I wonder if Mick Jagger ever catches himself humming “Get Off of My Cloud.”
Dear young man with the throat tattoo extending from ear to ear: I can see you have excellent judgement. I’m sure you will never regret that decision. Thank you for keeping exquisite taste on permanent display.
We took a short walk through Hickory Hill Park this afternoon and saw some black-capped chickadees. I was thinking they wouldn’t be so cute if they were cigar smokers.
Whenever I walk through a neighborhood with a lot of barking dogs I think, “Somebody should do something about all those kids stuck in wells.”
We made a quick stop at Tippecanoe Battlefield near Lafayette, Indiana. There was a museum we didn’t have time for this visit, and the battlefield included an obelisk monument with a statue of William Henry Harrison. A wrought-iron fence enclosed the battlefield. The gate was unlocked, and we could go in and out. More mysterious were the steps that led up an over the fence. We had a good laugh at it, and even made a video.
My brother looked it up later, and the steps are called a “stile,” as in “turnstile”— something that allows passage while maintaining the barrier. It’s purpose at this battlefield is still a mystery, though.
“Monocles and Manacles: The Institutionalization of Lunatics in 1890s Cambridge, England”
Forget the Age of Dinosaurs. If I ever travel back in time, I’m going to the Age of Cyanobacteria. Exciting!
Kindergarten must be German for “zero,” no?
When Franklin Roosevelt promised Americans a Nude Eel, they were perplexed and a little frightened. But they grew to cherish Social Security and collective bargaining rights.
Fudge Mint Day: a delicious accounting of our sins.
If the universe keeps contracting, it will become the puny-verse.
Is China rich in anti-occidents?
Affixed to the garbage bin outside our building is a warning label that says:
I checked my dictionary to make sure this isn’t an acceptable (perhaps Canadian) alternative spelling for “uniformly.” It isn’t, so from now I will deposit my trash dressed in a one-piece tuxedo.
I’ve been breathing all day so I think I’ll inhale something light tonight, like helium.
Out of peanut butter asparagus ice cream again.

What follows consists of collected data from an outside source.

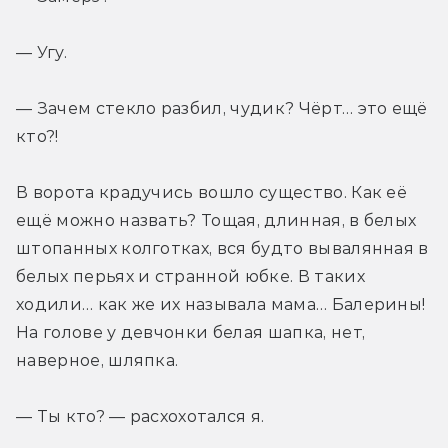
— Угу.
— Зачем стекло разбил, чудик? Чёрт… это ещё 
кто?!
В ворота крадучись вошло существо. Как её 
ещё можно назвать? Тощая, длинная, в белых 
штопанных колготках, вся будто вывалянная в 
белых перьях и странной юбке. В таких 
ходили… как же их называла мама… Балерины! 
На голове у девчонки белая шапка, нет, 
наверное, шляпка.
— Ты кто? — расхохотался я.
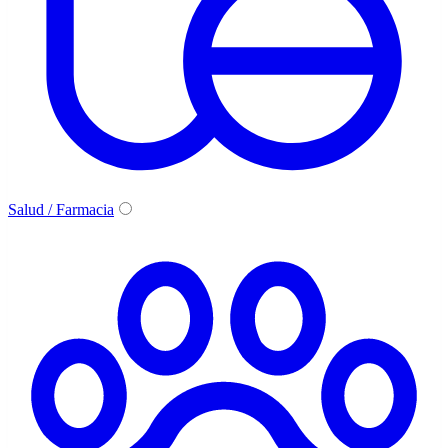
Salud / Farmacia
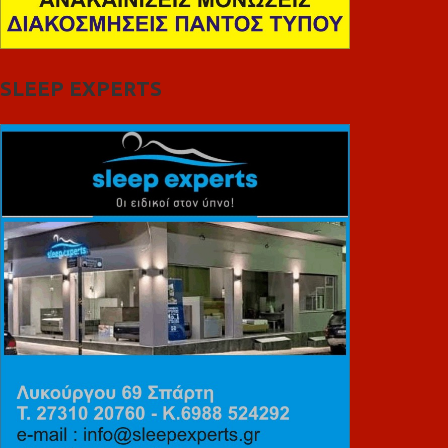
SLEEP EXPERTS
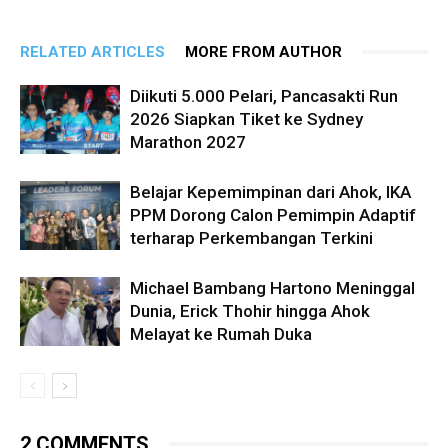
RELATED ARTICLES
MORE FROM AUTHOR
Diikuti 5.000 Pelari, Pancasakti Run
2026 Siapkan Tiket ke Sydney
Marathon 2027
Belajar Kepemimpinan dari Ahok, IKA
PPM Dorong Calon Pemimpin Adaptif
terharap Perkembangan Terkini
Michael Bambang Hartono Meninggal
Dunia, Erick Thohir hingga Ahok
Melayat ke Rumah Duka
2 COMMENTS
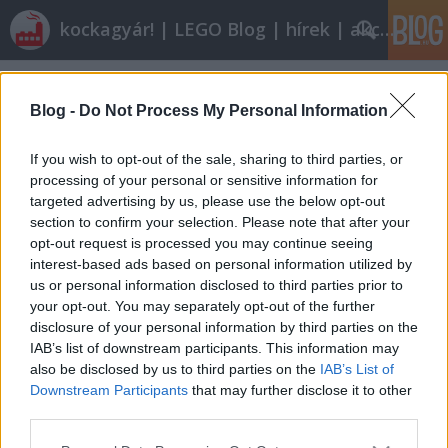
kockagyár! | LEGO Blog | hírek | akciók |
Címkék
»
újrakezdés
Blog -
Do Not Process My Personal Information
"Legózhatnál is azért. Mikor fogtál
If you wish to opt-out of the sale, sharing to third parties, or
utoljára műanyagot?"
processing of your personal or sensitive information for
tutuka
•
2011. október 15.
43
targeted advertising by us, please use the below opt-out
section to confirm your selection. Please note that after your
opt-out request is processed you may continue seeing
Egész egyszerűen nem legózom. A fenti képen a
interest-based ads based on personal information utilized by
bontatlan dobozaim láthatók. És ez még nem
us or personal information disclosed to third parties prior to
minden! A hálószobámban van egy nagy rakás
your opt-out. You may separately opt-out of the further
használtan beszerzett készletem, köztük olyan
disclosure of your personal information by third parties on the
csodákkal, mint a 6380-as kórház, vagy a 6769-es
IAB’s list of downstream participants. This information may
western erőd. És mégsem. Persze ezer okot…
also be disclosed by us to third parties on the
IAB’s List of
Downstream Participants
that may further disclose it to other
Technic újrakezdésem krónikája
third parties.
Please note that this website/app uses one or more Google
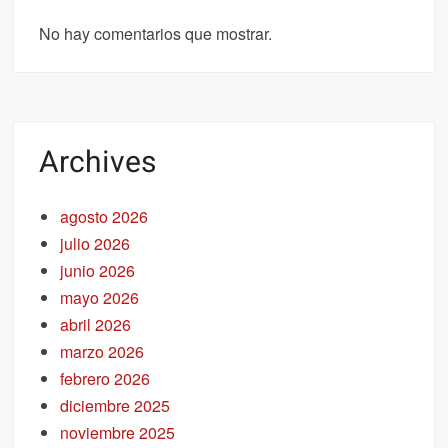
No hay comentarios que mostrar.
Archives
agosto 2026
julio 2026
junio 2026
mayo 2026
abril 2026
marzo 2026
febrero 2026
diciembre 2025
noviembre 2025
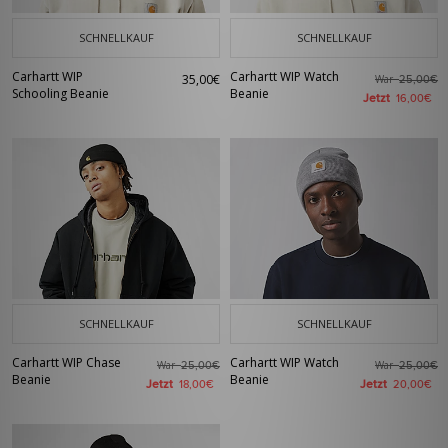
SCHNELLKAUF
SCHNELLKAUF
Carhartt WIP
Carhartt WIP Watch
35,00€
War
25,00€
Schooling Beanie
Beanie
Jetzt
16,00€
SCHNELLKAUF
SCHNELLKAUF
Carhartt WIP Chase
Carhartt WIP Watch
War
War
25,00€
25,00€
Beanie
Beanie
Jetzt
Jetzt
18,00€
20,00€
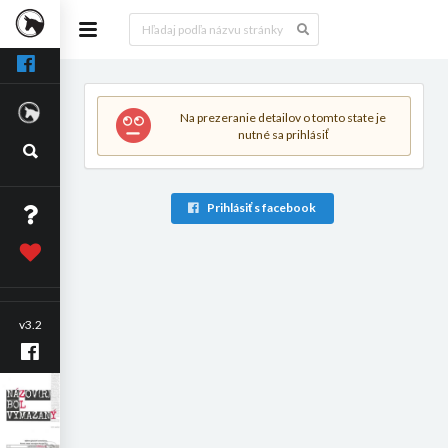
Na prezeranie detailov o tomto state je
nutné sa prihlásiť
Prihlásiť s facebook
v3.2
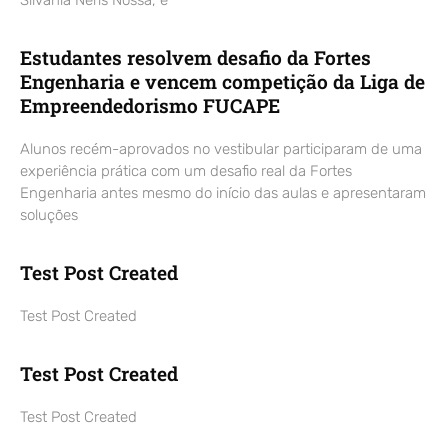
Estudantes resolvem desafio da Fortes
Engenharia e vencem competição da Liga de
Empreendedorismo FUCAPE
Alunos recém-aprovados no vestibular participaram de uma
experiência prática com um desafio real da Fortes
Engenharia antes mesmo do início das aulas e apresentaram
soluções
Test Post Created
Test Post Created
Test Post Created
Test Post Created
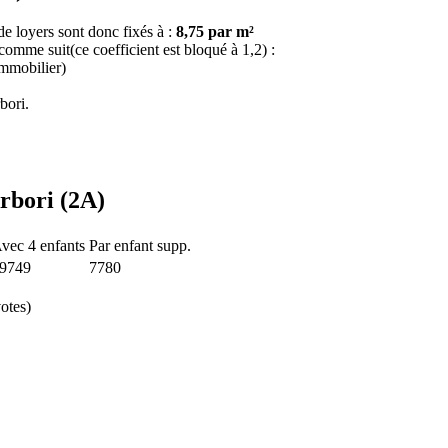
e loyers sont donc fixés à :
8,75 par m²
 comme suit(ce coefficient est bloqué à 1,2) :
immobilier)
bori.
Arbori (2A)
vec 4 enfants
Par enfant supp.
9749
7780
otes)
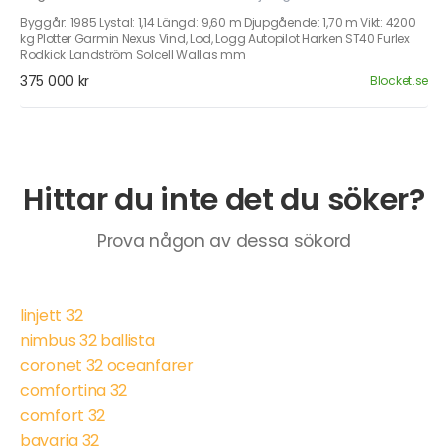
Byggår: 1985 Lystal: 1,14 Längd: 9,60 m Djupgående: 1,70 m Vikt: 4200
kg Plotter Garmin Nexus Vind, Lod, Logg Autopilot Harken ST40 Furlex
Rodkick Landström Solcell Wallas mm
375 000 kr
Blocket.se
Hittar du inte det du söker?
Prova någon av dessa sökord
linjett 32
nimbus 32 ballista
coronet 32 oceanfarer
comfortina 32
comfort 32
bavaria 32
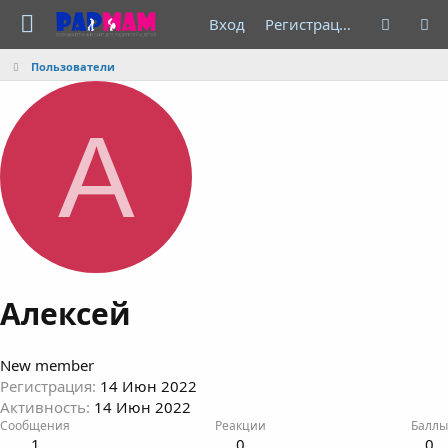
Вход
Регистрация
Пользователи
А
Алексей
New member
Регистрация
14 Июн 2022
Активность
14 Июн 2022
Сообщения
Реакции
Баллы
1
0
0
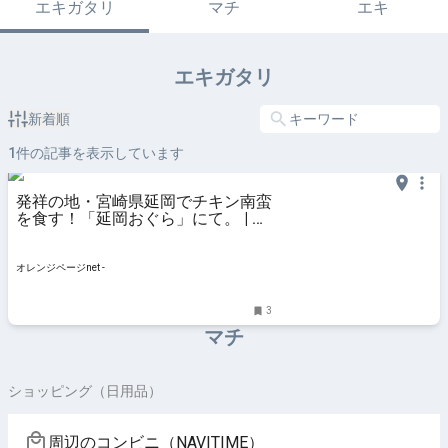
エキガタリ
マチ
エキ
エキガタリ
新着順
1
件の記事を表示しています
発祥の地・宮崎県延岡でチキン南蛮
を食す！「延岡おぐら」にて。 | お
いしいもの発見 | オレンジページ
net
オレンジページnet -
3
マチ
ショッピング（日用品）
周辺のコンビニ（NAVITIME）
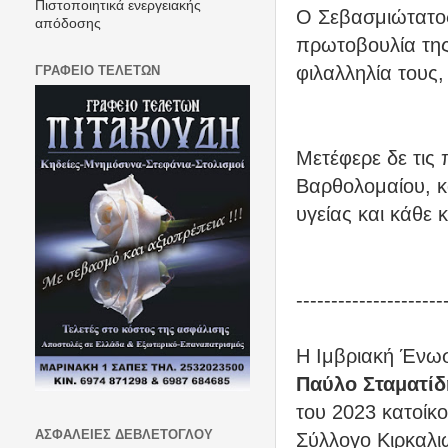
Πιστοποιητικά ενεργειακής
Ο Σεβασμιώτατος
απόδοσης
πρωτοβουλία της
φιλαλληλία τους,
ΓΡΑΦΕΙΟ ΤΕΛΕΤΩΝ
Μετέφερε δε τις 
Βαρθολομαίου, κ
υγείας και κάθε
---------------------
Η Ιμβριακή Ένω
Παύλο Σταματίδ
του 2023 κατοίκο
ΑΣΦΑΛΕΙΕΣ ΔΕΒΛΕΤΟΓΛΟΥ
Σύλλογο Κιρκαλι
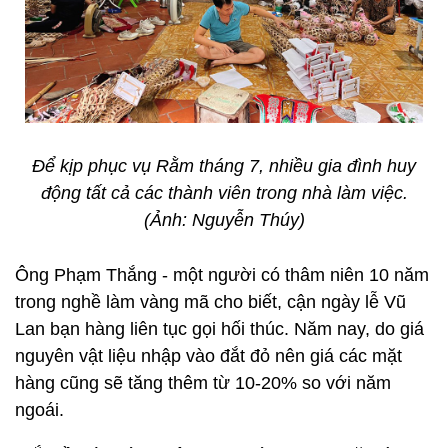
Để kịp phục vụ Rằm tháng 7, nhiều gia đình huy
động tất cả các thành viên trong nhà làm việc.
(Ảnh: Nguyễn Thúy)
Ông Phạm Thắng - một người có thâm niên 10 năm
trong nghề làm vàng mã cho biết, cận ngày lễ Vũ
Lan bạn hàng liên tục gọi hối thúc. Năm nay, do giá
nguyên vật liệu nhập vào đắt đỏ nên giá các mặt
hàng cũng sẽ tăng thêm từ 10-20% so với năm
ngoái.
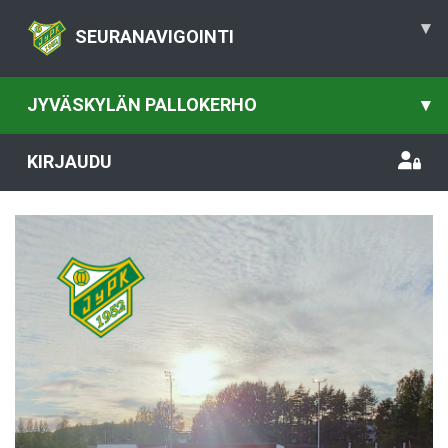
▾
SEURANAVIGOINTI
JYVÄSKYLÄN PALLOKERHO
▾
KIRJAUDU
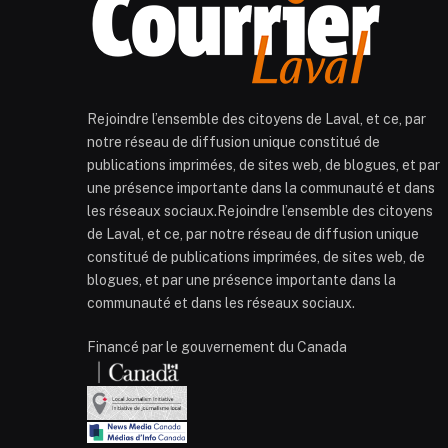
Rejoindre l’ensemble des citoyens de Laval, et ce, par
notre réseau de diffusion unique constitué de
publications imprimées, de sites web, de blogues, et par
une présence importante dans la communauté et dans
les réseaux sociaux.Rejoindre l’ensemble des citoyens
de Laval, et ce, par notre réseau de diffusion unique
constitué de publications imprimées, de sites web, de
blogues, et par une présence importante dans la
communauté et dans les réseaux sociaux.
Financé par le gouvernement du Canada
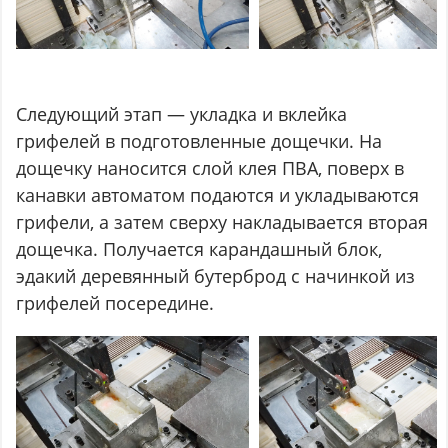
Следующий этап — укладка и вклейка
грифелей в подготовленные дощечки. На
дощечку наносится слой клея ПВА, поверх в
канавки автоматом подаются и укладываются
грифели, а затем сверху накладывается вторая
дощечка. Получается карандашный блок,
эдакий деревянный бутерброд с начинкой из
грифелей посередине.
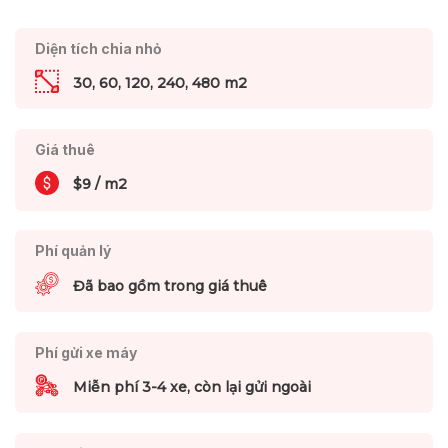
Diện tích chia nhỏ
30, 60, 120, 240, 480 m2
Giá thuê
$9 / m2
Phí quản lý
Đã bao gồm trong giá thuê
Phí gửi xe máy
Miễn phí 3-4 xe, còn lại gửi ngoài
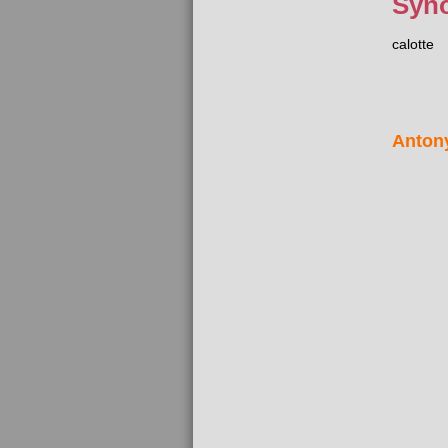
Syn
calotte
Anton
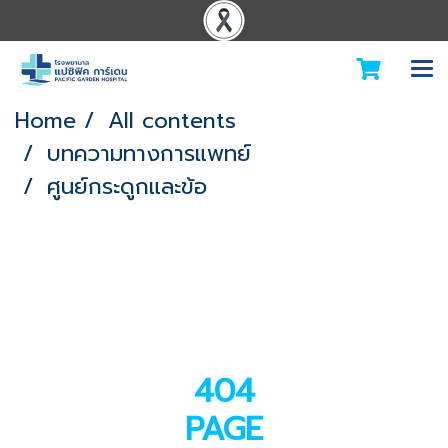
Home
All contents
บทความทางการแพทย์
ศูนย์กระดูกและข้อ
404
PAGE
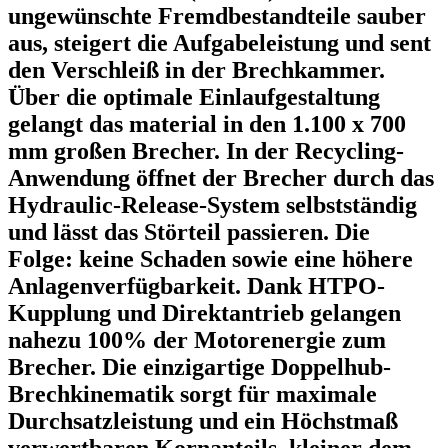
ungewünschte Fremdbestandteile sauber
aus, steigert die Aufgabeleistung und sent
den Verschleiß in der Brechkammer.
Über die optimale Einlaufgestaltung
gelangt das material in den 1.100 x 700
mm großen Brecher. In der Recycling-
Anwendung öffnet der Brecher durch das
Hydraulic-Release-System selbstständig
und lässt das Störteil passieren. Die
Folge: keine Schaden sowie eine höhere
Anlagenverfügbarkeit. Dank HTPO-
Kupplung und Direktantrieb gelangen
nahezu 100% der Motorenergie zum
Brecher. Die einzigartige Doppelhub-
Brechkinematik sorgt für maximale
Durchsatzleistung und ein Höchstmaß
verwertbaren Kornanteils, kleiner dem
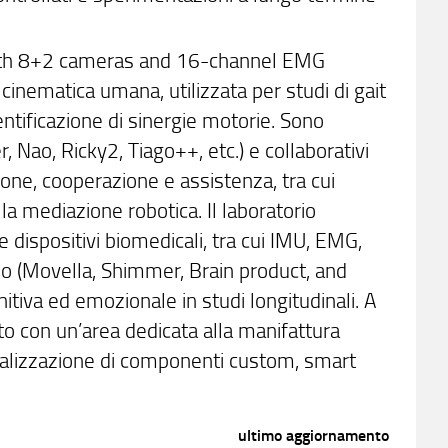
 with 8+2 cameras and 16-channel EMG
cinematica umana, utilizzata per studi di gait
ntificazione di sinergie motorie. Sono
 Nao, Ricky2, Tiago++, etc.) e collaborativi
zione, cooperazione e assistenza, tra cui
 la mediazione robotica. Il laboratorio
e dispositivi biomedicali, tra cui IMU, EMG,
nuo (Movella, Shimmer, Brain product, and
nitiva ed emozionale in studi longitudinali. A
ato con un’area dedicata alla manifattura
 realizzazione di componenti custom, smart
ultimo aggiornamento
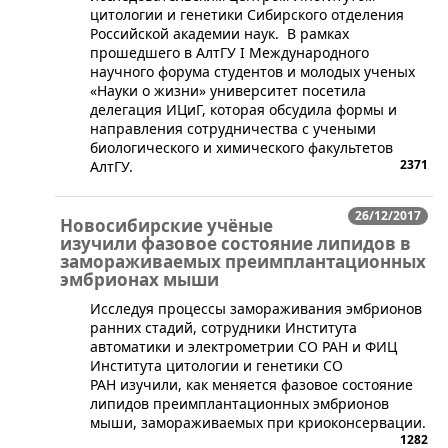
цитологии и генетики Сибирского отделения
Российской академии наук. В рамках
прошедшего в АлтГУ I Международного
научного форума студентов и молодых ученых
«Науки о жизни» университет посетила
делегация ИЦиГ, которая обсудила формы и
направления сотрудничества с учеными
биологического и химического факультетов
2371
АлтГУ.
26/12/2017
Новосибирские учёные
изучили фазовое состояние липидов в
замораживаемых преимплантационных
эмбрионах мыши
Исследуя процессы замораживания эмбрионов
ранних стадий, сотрудники Института
автоматики и электрометрии СО РАН и ФИЦ
Института цитологии и генетики СО
РАН изучили, как меняется фазовое состояние
липидов преимплантационных эмбрионов
мыши, замораживаемых при криоконсервации.
1282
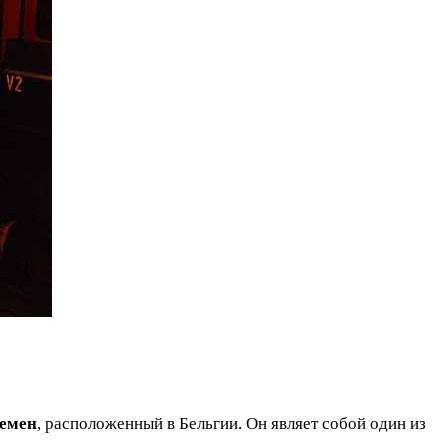
емен
, расположенный в Бельгии. Он являет собой один из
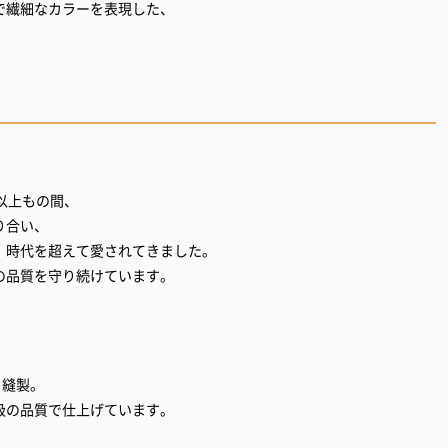
で繊細なカラーを表現した、
以上もの間、
り合い、
、時代を超えて愛されてきました。
高の品質を守り続けています。
、縫製。
級の品質で仕上げています。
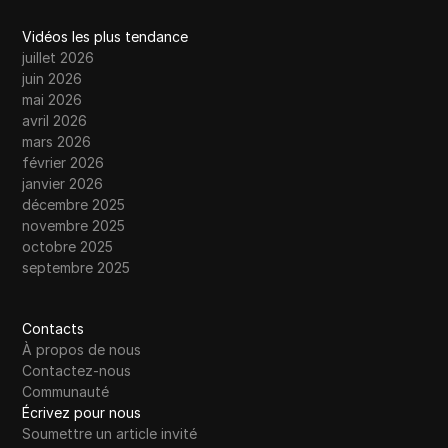
Vidéos les plus tendance
juillet 2026
juin 2026
mai 2026
avril 2026
mars 2026
février 2026
janvier 2026
décembre 2025
novembre 2025
octobre 2025
septembre 2025
Contacts
À propos de nous
Contactez-nous
Communauté
Écrivez pour nous
Soumettre un article invité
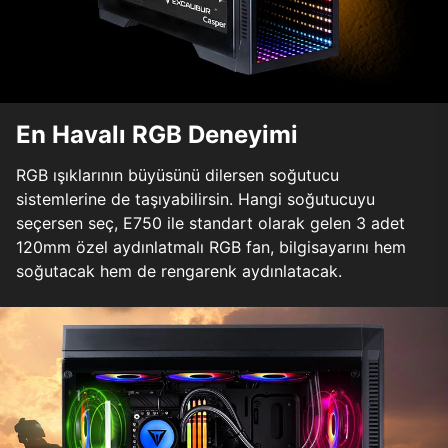
En Havalı RGB Deneyimi
RGB ışıklarının büyüsünü dilersen soğutucu
sistemlerine de taşıyabilirsin. Hangi soğutucuyu
seçersen seç, E750 ile standart olarak gelen 3 adet
120mm özel aydınlatmalı RGB fan, bilgisayarını hem
soğutacak hem de rengarenk aydınlatacak.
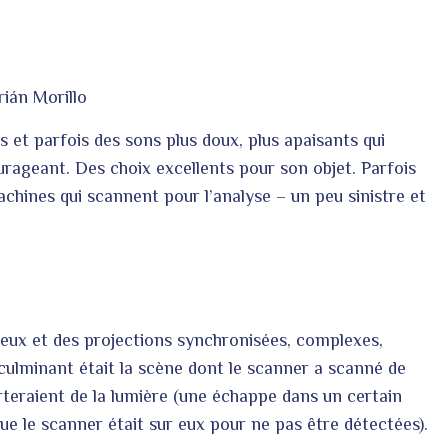
ián Morillo
 et parfois des sons plus doux, plus apaisants qui
urageant. Des choix excellents pour son objet. Parfois
hines qui scannent pour l’analyse – un peu sinistre et
neux et des projections synchronisées, complexes,
 culminant était la scène dont le scanner a scanné de
arteraient de la lumière (une échappe dans un certain
ue le scanner était sur eux pour ne pas être détectées).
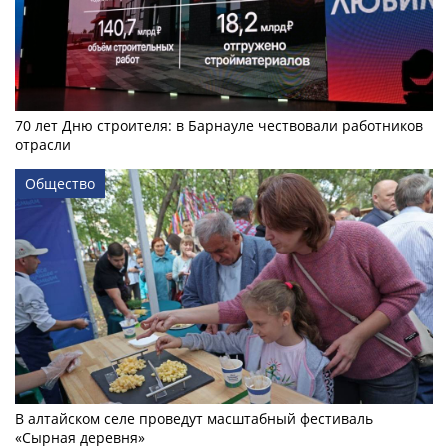
70 лет Дню строителя: в Барнауле чествовали работников
отрасли
Общество
В алтайском селе проведут масштабный фестиваль
«Сырная деревня»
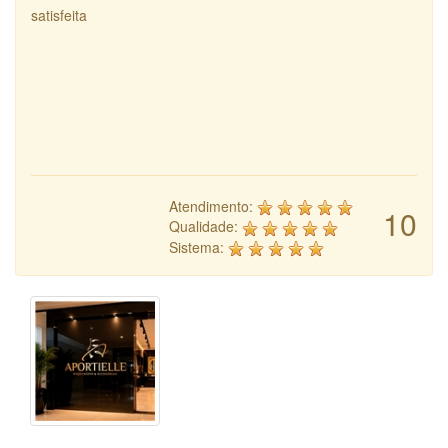
satisfeita
Atendimento:
10
Qualidade:
Sistema:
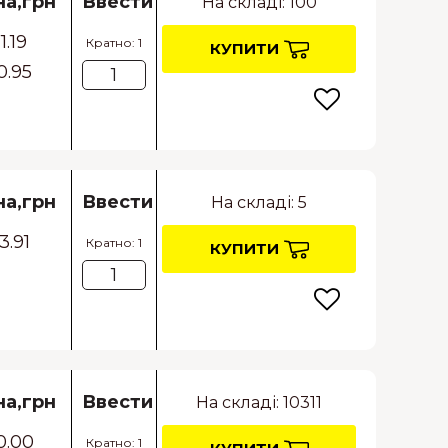
на,грн
Ввести
На складі: 100
1.19
Кратно: 1
КУПИТИ
0.95
на,грн
Ввести
На складі: 5
3.91
Кратно: 1
КУПИТИ
на,грн
Ввести
На складі: 10311
0.00
Кратно: 1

Here’s a description of Crappy Hollow Park:
Crappy Hollow Park is a malevolent pit of despair cored out of the stenchiest, most noxious part of the county landfill. There are plenty of jagged metal edges to harm your children. The park has over 470 varieties of pestilence-carrying flies to contaminate your potato salad. Founded last Thursday during an excavation of some illegally discarded x-ray machines and the remains of a missing hobo, Crappy Hollow Park is pain and suffering for the whole family.
I think I’ll go to Happy Hollow Park instead.